When Excel became fewer days a week, I was honestly confused and frustrated because last year I thought Excel had gone great. During this time, I could do homework, talk to teachers and sometimes retake tests. 

Excel is more than just a time to catch up on work. Excel is a time where we can de-stress by not having to worry about a class. This helps us get more out of our classes, giving us a much needed break. On days I have Excel, I often feel more prepared for my later classes because I have had a break, and I’ve also had time to make sure I have what I need to begin class.

Additionally, Excel is also a period for us to do things that we may not have time to do during passing time. I always feel rushed going to the bathroom between classes, so on days I have Excel I get to utilize that time to do so, which also saves valuable class time.

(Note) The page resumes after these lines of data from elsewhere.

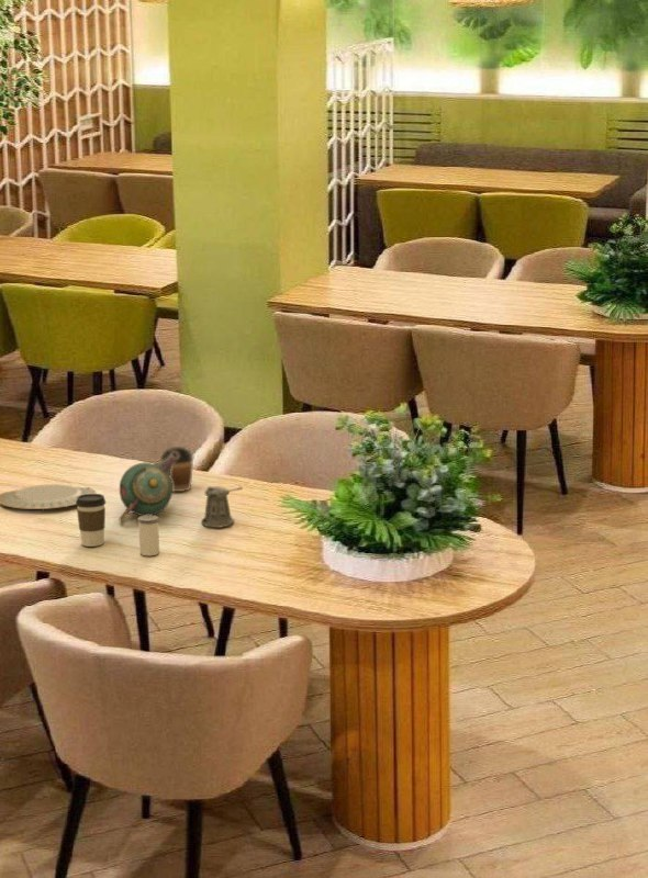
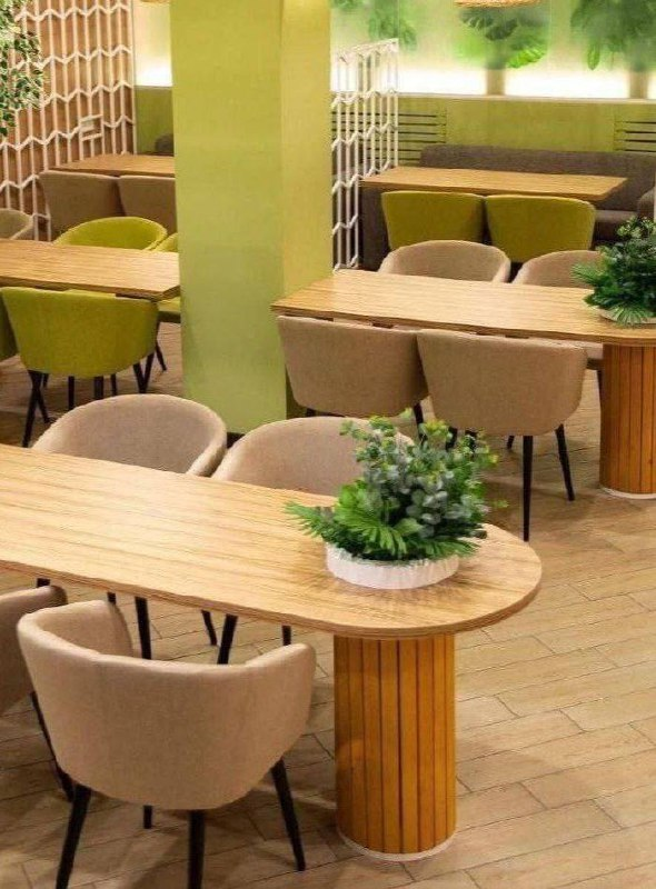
- salt shaker [136,515,160,556]
- coffee cup [159,446,194,493]
- coffee cup [75,493,107,548]
- chinaware [0,483,97,510]
- teapot [119,451,179,522]
- pepper shaker [200,485,244,529]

The decision to change Excel to two days a week was made by the curriculum chairs, which are teachers who overlook each subject. According to Vice Principal Ashley Schwarzbek, due to returning after the pandemic, the state recommended schools incorporate more support time in 2021 for students throughout their day. 

Who decided we stopped needing that support? It shouldn’t matter if we had a break that lasted two weeks, or one that lasted two years. As students, we need mental support regardless of the pandemic. Decreasing the amount of time we are given to ourselves is simply not fair.

Before last year, Excel was always two days a week, and Schwarzbek heard many teachers, along with administrations opinions about how students weren’t using their Excel time wisely. She said students used Excel last year as a time to socialize, rather than focusing on school work. Which was a major factor in the decision to revert Excel back to two days.

I noticed some of the same things last year. I saw students not utilizing Excel in ways they should have. However, there are countless students who showed up to Excel each day, and got straight to their work. If there is an issue with a student using their class time wrong, the teacher should be communicating that to the student, rather than shortening Excel as a whole.

Another way we can destress is by socializing. So why would this be considered a misuse of Excel? Being able to talk with my friends and socialize with my classmates can help give me a break from school. The only unstructured learning time we as students are granted is Excel, so if we want to use this time to socialize, that should be our decision.

I know I’m not alone in feeling like valuable time was taken away from me this year. I hope the administrators can see how valuable this time is to students, so that in the future, whether that be next semester, or next school year, we can see more Excel time for students being implemented.